Cordarone alters the results of thyroid-function tests, causing an increase in serum T4 and serum reverse T3, and a decline in serum T3 levels. Despite these biochemical changes, most patients remain clinically euthyroid.
Carcinogenesis, Mutagenesis, Impairment of Fertility
Amiodarone HCl was associated with a statistically significant, dose-related increase in the incidence of thyroid tumors (follicular adenoma and/or carcinoma) in rats. The incidence of thyroid tumors was greater than control even at the lowest dose level tested, i.e., 5 mg/kg/day (approximately 0.08 times the maximum recommended human maintenance dose*).
Mutagenicity studies (Ames, micronucleus, and lysogenic tests) with Cordarone were negative.

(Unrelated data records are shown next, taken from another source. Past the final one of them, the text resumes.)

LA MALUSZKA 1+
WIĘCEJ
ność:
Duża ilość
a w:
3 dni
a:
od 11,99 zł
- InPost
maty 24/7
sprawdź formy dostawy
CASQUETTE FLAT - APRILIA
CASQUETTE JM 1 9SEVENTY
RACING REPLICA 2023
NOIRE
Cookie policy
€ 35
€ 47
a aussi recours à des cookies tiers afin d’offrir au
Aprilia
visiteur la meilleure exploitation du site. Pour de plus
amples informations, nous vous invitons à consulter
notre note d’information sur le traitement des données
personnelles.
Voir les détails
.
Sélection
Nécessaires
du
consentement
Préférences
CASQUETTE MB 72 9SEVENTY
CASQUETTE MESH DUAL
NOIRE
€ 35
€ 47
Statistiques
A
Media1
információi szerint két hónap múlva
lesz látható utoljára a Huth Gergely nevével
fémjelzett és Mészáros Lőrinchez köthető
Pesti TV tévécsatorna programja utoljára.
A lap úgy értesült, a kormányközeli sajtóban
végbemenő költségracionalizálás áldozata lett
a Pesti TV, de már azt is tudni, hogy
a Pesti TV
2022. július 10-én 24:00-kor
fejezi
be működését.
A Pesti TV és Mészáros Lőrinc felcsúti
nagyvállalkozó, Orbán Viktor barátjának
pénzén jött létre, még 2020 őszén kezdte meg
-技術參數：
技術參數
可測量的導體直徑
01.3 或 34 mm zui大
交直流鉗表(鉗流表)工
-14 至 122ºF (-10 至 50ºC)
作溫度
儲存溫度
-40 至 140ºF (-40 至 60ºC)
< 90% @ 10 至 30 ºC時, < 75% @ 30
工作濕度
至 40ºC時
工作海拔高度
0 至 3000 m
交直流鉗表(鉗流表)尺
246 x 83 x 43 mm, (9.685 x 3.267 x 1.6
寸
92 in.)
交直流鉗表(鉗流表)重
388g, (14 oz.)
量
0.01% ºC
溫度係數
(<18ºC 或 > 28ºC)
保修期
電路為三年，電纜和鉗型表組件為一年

In a study in which amiodarone HCl was administered to male and female rats, beginning 9 weeks prior to mating, reduced fertility was observed at a dose level of 90 mg/kg/day (approximately 1.4 times the maximum recommended human maintenance dose*).
Pregnancy Category D
See “WARNINGS, Neonatal Hypo- or Hyperthyroidism”.
Labor and Delivery
It is not known whether the use of Cordarone during labor or delivery has any immediate or delayed adverse effects. Preclinical studies in rodents have not shown any effect of Cordarone on the duration of gestation or on parturition.

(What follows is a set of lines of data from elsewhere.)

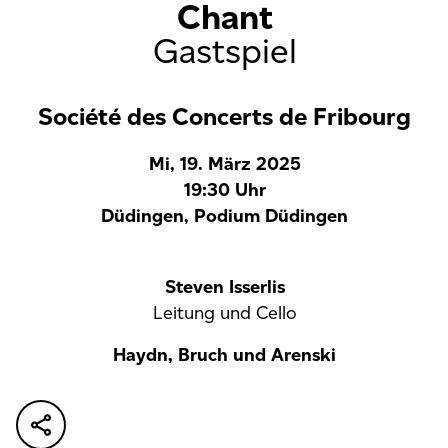
Chant
Gastspiel
Société des Concerts de Fribourg
Mi, 19. März 2025
19:30 Uhr
Düdingen, Podium Düdingen
Steven Isserlis
Leitung und Cello
Haydn, Bruch und Arenski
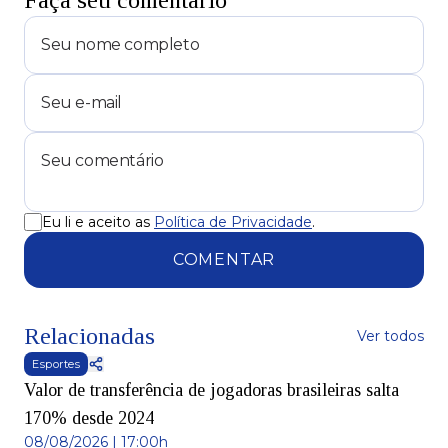
Faça seu comentário
Eu li e aceito as
Política de Privacidade
.
COMENTAR
Relacionadas
Ver todos
Esportes
Valor de transferência de jogadoras brasileiras salta
170% desde 2024
08/08/2026 | 17:00h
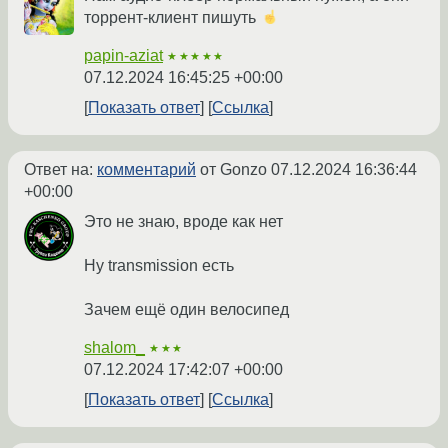
торрент-клиент пишуть
papin-aziat
★★★★★
07.12.2024 16:45:25 +00:00
Показать ответ
Ссылка
Ответ на:
комментарий
от Gonzo
07.12.2024 16:36:44
+00:00
Это не знаю, вроде как нет
Ну transmission есть
Зачем ещё один велосипед
shalom_
★★★
07.12.2024 17:42:07 +00:00
Показать ответ
Ссылка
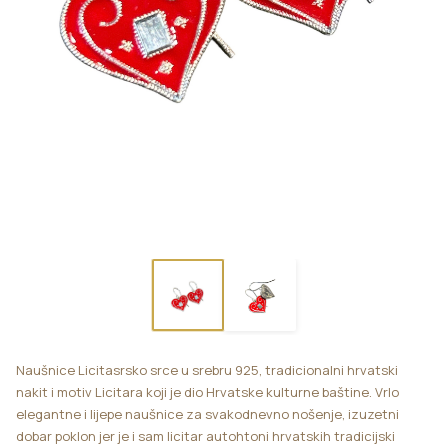
Naušnice Licitasrsko srce u srebru 925, tradicionalni hrvatski
nakit i motiv Licitara koji je dio Hrvatske kulturne baštine. Vrlo
elegantne i lijepe naušnice za svakodnevno nošenje, izuzetni
dobar poklon jer je i sam licitar autohtoni hrvatskih tradicijski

Cordarone and one of its major metabolites, desethylamiodarone (DEA), are excreted in human milk, suggesting that breast-feeding could expose the nursing infant to a significant dose of the drug. Nursing offspring of lactating rats administered Cordarone have been shown to be less viable and have reduced body-weight gains. Therefore, when Cordarone therapy is indicated, the mother should be advised to discontinue nursing.

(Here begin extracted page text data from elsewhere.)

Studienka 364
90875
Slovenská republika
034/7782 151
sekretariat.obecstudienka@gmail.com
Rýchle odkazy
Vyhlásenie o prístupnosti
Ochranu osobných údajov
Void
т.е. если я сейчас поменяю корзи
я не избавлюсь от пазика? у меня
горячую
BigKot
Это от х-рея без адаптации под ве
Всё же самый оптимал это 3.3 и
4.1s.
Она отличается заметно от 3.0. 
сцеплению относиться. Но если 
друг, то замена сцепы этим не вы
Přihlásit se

The safety and effectiveness of Cordarone Tablets in pediatric patients have not been established.
Clinical studies of Cordarone Tablets did not include sufficient numbers of subjects aged 65 and over to determine whether they respond differently from younger subjects. Other reported clinical experience has not identified differences in responses between the elderly and younger patients. In general, dose selection for an elderly patient should be cautious, usually starting at the low end of the dosing range, reflecting the greater frequency of decreased hepatic, renal, or cardiac function, and of concomitant disease or other drug therapy.
*600 mg in a 50 kg patient (dose compared on a body surface area basis)
Last reviewed on RxList: 11/23/2011
This monograph has been modified to include the generic and brand name in many instances.